OBJECTIF VISÉ:
Reproduisez fidèlement, s'il vous plaît, le passage qui va de la ligne contenant « ### 路由到你的容器 » jusqu'à la fin des lignes, ces deux bornes comprises.

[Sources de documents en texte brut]
*****

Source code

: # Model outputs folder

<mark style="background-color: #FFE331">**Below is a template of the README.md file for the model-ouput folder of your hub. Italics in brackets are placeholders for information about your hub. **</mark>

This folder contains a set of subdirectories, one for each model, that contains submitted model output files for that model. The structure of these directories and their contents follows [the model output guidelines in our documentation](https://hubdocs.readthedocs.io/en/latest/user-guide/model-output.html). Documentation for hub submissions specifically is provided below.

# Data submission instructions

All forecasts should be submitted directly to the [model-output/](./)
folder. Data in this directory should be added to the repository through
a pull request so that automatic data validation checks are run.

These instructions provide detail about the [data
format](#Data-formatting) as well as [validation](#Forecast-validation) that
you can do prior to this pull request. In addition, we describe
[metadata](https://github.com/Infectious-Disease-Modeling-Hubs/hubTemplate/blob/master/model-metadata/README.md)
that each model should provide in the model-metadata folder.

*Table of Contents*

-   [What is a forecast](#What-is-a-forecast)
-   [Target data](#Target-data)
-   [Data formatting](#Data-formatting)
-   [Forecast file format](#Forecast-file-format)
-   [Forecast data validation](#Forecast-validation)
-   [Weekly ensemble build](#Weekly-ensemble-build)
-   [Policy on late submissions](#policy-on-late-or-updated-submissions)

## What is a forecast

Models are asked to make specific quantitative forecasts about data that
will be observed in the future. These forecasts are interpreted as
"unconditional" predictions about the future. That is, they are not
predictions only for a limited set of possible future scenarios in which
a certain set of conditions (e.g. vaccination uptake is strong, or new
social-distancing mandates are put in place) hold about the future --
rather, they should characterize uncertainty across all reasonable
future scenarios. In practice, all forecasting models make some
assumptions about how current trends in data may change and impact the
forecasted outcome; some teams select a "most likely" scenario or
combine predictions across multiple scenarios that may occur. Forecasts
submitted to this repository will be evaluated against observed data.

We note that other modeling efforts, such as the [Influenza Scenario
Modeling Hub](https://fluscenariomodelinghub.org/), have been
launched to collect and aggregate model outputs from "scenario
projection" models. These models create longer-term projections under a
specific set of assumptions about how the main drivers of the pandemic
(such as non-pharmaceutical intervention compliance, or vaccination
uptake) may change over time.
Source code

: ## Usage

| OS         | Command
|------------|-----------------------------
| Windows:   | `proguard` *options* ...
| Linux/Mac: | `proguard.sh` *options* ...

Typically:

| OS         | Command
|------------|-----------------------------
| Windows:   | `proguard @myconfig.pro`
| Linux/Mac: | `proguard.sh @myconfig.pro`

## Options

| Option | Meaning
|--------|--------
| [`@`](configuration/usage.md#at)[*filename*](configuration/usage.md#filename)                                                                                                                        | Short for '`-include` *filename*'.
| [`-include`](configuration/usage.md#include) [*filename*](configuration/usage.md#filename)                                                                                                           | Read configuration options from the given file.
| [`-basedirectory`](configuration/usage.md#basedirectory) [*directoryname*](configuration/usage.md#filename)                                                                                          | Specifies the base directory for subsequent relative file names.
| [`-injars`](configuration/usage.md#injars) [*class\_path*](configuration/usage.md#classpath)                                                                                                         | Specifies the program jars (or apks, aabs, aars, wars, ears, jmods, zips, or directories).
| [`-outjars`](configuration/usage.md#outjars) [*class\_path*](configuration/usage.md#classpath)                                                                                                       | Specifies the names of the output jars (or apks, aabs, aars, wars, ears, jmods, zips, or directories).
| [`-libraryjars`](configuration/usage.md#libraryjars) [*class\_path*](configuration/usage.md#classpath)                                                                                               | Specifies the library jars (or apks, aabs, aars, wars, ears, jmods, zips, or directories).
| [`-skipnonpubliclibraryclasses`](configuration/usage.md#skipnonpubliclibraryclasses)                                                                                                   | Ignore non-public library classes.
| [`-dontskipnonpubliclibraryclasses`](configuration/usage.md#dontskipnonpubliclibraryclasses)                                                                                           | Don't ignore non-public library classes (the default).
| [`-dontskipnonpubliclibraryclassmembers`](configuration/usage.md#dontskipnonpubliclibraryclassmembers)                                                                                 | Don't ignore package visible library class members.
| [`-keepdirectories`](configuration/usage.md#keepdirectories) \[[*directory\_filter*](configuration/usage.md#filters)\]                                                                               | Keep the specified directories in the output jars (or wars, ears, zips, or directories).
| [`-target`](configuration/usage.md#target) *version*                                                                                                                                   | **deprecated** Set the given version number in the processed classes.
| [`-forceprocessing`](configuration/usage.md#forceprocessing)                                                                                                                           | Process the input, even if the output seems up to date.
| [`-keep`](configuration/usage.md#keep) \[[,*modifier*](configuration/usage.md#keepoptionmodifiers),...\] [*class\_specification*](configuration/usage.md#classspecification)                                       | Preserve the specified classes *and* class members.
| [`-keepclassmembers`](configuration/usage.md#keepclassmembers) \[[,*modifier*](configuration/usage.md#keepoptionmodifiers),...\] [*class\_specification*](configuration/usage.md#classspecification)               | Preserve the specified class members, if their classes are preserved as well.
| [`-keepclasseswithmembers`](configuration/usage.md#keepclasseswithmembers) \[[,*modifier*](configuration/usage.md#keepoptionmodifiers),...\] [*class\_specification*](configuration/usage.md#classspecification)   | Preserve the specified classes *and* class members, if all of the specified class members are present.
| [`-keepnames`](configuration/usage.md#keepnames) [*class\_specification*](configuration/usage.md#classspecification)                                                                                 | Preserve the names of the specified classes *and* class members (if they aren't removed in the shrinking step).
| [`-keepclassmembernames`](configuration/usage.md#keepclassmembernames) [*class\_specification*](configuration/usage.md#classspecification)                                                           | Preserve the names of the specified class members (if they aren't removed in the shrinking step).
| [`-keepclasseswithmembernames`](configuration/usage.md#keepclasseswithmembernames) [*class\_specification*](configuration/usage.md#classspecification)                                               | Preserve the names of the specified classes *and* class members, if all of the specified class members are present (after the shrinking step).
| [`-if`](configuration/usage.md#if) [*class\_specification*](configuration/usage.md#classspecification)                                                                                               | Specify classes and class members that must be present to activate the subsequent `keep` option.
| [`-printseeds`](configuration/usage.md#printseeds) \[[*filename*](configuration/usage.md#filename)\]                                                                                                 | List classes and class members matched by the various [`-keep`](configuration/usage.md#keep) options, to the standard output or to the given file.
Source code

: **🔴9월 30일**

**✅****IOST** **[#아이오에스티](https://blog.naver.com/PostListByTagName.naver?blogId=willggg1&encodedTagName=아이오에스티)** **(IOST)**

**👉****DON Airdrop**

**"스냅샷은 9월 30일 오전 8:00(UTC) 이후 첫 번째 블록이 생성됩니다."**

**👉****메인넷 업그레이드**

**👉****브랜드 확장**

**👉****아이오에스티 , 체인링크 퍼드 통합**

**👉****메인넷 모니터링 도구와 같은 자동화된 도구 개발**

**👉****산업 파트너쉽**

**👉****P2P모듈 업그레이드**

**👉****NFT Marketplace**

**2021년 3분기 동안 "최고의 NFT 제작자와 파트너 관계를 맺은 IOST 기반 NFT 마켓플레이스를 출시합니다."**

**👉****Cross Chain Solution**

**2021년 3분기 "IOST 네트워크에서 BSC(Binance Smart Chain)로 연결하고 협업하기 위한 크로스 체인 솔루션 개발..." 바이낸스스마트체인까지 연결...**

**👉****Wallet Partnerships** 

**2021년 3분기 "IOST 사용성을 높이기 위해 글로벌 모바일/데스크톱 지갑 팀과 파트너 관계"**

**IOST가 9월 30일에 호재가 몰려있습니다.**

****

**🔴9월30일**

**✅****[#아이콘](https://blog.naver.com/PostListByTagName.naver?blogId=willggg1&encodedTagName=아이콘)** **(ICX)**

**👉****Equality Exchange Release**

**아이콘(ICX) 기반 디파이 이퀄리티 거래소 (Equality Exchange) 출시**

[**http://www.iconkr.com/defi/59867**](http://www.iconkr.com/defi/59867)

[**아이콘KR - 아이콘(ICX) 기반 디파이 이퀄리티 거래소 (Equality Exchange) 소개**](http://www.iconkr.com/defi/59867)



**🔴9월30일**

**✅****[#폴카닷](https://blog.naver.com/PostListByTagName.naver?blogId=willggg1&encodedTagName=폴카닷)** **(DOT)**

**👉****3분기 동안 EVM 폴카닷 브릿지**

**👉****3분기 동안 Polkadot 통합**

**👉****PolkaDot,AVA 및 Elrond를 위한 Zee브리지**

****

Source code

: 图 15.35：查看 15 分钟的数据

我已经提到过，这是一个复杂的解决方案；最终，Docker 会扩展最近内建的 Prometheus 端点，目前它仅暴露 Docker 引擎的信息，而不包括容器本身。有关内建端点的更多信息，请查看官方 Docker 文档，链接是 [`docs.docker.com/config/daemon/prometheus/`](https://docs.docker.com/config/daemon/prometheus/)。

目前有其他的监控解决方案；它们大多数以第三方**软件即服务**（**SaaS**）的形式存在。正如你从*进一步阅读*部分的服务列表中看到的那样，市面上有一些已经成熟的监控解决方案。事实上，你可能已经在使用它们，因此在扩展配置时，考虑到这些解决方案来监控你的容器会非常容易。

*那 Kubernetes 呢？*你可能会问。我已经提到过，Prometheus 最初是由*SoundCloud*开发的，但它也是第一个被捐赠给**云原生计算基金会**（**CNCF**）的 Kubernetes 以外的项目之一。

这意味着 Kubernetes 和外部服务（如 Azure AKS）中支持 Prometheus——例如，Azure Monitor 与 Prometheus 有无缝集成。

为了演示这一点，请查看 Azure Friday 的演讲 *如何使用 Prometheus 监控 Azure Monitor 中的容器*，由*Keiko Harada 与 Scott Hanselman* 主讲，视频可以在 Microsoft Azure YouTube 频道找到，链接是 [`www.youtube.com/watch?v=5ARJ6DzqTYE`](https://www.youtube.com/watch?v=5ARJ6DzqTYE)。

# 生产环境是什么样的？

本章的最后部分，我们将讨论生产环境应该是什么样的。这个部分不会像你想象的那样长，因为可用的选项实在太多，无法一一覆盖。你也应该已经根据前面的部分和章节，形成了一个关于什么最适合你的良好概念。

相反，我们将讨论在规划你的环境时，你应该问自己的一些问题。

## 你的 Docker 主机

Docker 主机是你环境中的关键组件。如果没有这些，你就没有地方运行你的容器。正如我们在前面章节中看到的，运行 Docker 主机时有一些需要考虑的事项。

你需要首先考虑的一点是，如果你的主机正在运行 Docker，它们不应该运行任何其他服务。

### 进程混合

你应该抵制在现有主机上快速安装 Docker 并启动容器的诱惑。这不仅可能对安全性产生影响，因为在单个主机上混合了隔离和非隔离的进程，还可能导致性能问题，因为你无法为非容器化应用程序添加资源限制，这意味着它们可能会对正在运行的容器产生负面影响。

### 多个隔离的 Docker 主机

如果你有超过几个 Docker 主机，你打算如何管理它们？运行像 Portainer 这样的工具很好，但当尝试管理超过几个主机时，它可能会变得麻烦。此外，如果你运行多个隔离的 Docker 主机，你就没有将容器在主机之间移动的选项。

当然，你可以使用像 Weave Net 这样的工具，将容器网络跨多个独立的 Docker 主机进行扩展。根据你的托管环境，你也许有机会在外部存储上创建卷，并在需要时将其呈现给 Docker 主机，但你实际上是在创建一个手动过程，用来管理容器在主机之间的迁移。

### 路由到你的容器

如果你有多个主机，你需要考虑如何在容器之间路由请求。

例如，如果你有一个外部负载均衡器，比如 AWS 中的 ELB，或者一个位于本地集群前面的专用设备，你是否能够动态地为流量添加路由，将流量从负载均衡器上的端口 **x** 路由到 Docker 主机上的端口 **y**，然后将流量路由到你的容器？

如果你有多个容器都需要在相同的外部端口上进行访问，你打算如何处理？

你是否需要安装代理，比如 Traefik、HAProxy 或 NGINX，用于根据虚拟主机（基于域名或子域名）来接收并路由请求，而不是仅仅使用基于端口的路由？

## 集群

*****

RÉPONSE:
### 路由到你的容器

如果你有多个主机，你需要考虑如何在容器之间路由请求。

例如，如果你有一个外部负载均衡器，比如 AWS 中的 ELB，或者一个位于本地集群前面的专用设备，你是否能够动态地为流量添加路由，将流量从负载均衡器上的端口 **x** 路由到 Docker 主机上的端口 **y**，然后将流量路由到你的容器？

如果你有多个容器都需要在相同的外部端口上进行访问，你打算如何处理？

你是否需要安装代理，比如 Traefik、HAProxy 或 NGINX，用于根据虚拟主机（基于域名或子域名）来接收并路由请求，而不是仅仅使用基于端口的路由？

## 集群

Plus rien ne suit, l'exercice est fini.